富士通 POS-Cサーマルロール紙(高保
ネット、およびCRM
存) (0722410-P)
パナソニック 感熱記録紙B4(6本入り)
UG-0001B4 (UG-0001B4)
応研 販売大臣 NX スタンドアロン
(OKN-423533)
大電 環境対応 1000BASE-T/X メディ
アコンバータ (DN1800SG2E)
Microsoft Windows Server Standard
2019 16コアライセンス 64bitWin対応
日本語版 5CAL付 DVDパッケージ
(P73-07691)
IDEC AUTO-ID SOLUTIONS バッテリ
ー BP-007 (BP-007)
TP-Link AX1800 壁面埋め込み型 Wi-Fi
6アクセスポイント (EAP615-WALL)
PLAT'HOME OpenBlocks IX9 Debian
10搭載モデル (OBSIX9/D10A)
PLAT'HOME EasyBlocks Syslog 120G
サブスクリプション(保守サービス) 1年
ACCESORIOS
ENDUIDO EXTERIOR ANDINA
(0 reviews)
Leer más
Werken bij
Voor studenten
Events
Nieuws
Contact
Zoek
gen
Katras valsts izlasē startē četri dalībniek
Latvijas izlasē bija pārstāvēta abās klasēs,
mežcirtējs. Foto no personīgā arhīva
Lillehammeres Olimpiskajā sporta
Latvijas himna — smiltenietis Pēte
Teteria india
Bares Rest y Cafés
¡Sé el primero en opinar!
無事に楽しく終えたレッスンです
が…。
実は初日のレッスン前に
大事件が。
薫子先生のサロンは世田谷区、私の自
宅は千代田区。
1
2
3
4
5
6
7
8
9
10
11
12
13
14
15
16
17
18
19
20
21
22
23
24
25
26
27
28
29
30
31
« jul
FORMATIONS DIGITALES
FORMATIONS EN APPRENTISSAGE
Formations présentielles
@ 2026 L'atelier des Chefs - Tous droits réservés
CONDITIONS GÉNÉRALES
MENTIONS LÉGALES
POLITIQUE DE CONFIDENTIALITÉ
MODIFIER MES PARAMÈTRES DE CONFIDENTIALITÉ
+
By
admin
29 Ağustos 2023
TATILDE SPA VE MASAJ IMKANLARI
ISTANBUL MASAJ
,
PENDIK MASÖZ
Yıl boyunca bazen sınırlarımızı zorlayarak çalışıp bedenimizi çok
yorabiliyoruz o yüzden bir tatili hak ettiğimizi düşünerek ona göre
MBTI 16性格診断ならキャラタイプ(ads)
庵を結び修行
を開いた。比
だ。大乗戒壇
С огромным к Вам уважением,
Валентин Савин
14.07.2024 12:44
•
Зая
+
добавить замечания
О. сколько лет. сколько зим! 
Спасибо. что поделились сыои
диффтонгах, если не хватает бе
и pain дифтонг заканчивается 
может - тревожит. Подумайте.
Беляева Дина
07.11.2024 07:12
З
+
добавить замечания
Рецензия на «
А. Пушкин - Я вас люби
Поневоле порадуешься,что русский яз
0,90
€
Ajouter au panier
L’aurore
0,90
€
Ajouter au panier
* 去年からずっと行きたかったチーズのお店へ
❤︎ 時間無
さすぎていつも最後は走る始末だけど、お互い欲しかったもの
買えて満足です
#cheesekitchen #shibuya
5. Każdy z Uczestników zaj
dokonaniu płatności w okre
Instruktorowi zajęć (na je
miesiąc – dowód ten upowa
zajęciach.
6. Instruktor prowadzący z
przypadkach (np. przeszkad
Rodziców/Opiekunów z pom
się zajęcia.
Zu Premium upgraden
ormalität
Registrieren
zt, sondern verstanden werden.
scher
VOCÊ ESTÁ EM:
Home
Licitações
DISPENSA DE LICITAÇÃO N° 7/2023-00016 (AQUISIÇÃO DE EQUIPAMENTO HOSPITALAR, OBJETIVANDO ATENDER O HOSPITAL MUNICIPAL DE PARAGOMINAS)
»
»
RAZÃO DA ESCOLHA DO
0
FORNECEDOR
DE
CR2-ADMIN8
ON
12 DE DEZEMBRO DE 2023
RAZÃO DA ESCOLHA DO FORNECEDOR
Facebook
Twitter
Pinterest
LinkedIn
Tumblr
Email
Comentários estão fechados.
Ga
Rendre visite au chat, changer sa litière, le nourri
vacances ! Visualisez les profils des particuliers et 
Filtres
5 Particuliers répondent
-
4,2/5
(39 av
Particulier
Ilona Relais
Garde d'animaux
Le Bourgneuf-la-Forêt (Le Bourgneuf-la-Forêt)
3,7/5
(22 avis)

───

Task statement >>
Would you filter the records and copy out each line containing "PLAT"?

Response box >>
PLAT'HOME OpenBlocks IX9 Debian
PLAT'HOME EasyBlocks Syslog 120G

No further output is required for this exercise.